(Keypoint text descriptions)
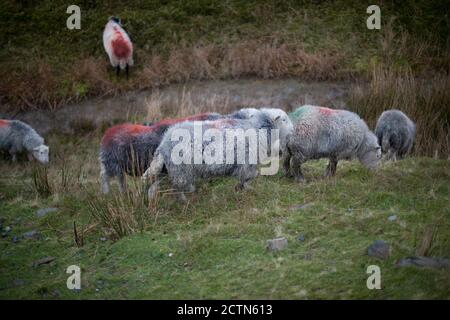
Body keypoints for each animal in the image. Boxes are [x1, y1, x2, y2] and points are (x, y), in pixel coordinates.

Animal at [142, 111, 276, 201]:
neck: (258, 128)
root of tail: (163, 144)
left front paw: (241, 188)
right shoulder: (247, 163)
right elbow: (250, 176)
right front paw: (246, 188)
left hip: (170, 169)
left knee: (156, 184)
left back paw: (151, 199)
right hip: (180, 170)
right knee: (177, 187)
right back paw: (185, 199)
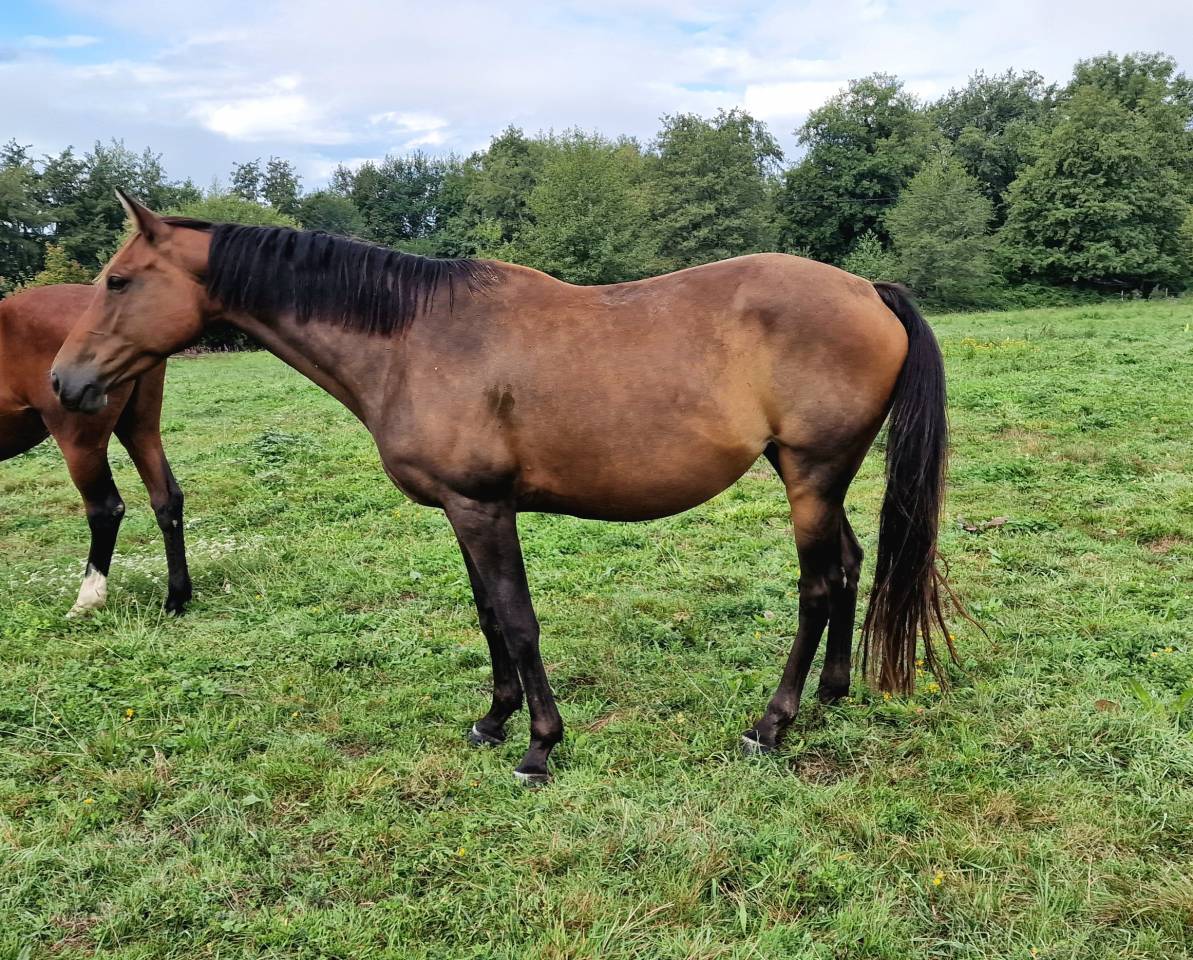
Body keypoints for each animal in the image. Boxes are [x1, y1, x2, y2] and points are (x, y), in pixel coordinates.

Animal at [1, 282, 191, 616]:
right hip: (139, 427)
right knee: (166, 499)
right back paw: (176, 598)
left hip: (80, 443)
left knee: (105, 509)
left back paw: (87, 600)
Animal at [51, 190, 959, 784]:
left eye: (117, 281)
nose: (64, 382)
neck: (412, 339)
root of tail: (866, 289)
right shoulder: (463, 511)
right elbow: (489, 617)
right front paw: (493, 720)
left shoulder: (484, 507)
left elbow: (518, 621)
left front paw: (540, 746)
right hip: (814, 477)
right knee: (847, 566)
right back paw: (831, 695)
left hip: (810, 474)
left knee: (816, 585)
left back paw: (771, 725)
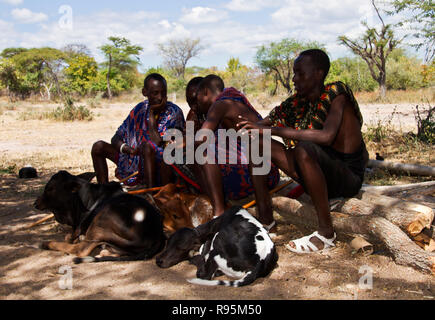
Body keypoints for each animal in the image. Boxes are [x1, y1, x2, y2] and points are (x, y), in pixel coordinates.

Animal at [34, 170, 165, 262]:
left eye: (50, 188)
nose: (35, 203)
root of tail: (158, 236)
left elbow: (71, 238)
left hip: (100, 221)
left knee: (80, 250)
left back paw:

▶ What the task asks
Those lines of the records above that run from the one containing "right front paw: (246, 188)" through the one containing "neck: (412, 339)" should be returned exactly, with no pictures among them.

▶ Exercise answer
right front paw: (246, 188)
left hip: (170, 169)
left knee: (156, 184)
left back paw: (151, 199)
right hip: (180, 170)
right knee: (177, 187)
right back paw: (185, 199)
Body keypoints for each animal in the image. Boxes are [x1, y1, x2, y2] and points are (x, y), in pixel coordinates.

Animal at [1, 282, 191, 616]:
right hip: (139, 427)
right knee: (166, 499)
right back paw: (176, 598)
left hip: (80, 443)
left knee: (105, 509)
left back paw: (87, 600)
Animal at [51, 190, 959, 784]:
left eye: (117, 281)
nose: (64, 382)
neck: (412, 339)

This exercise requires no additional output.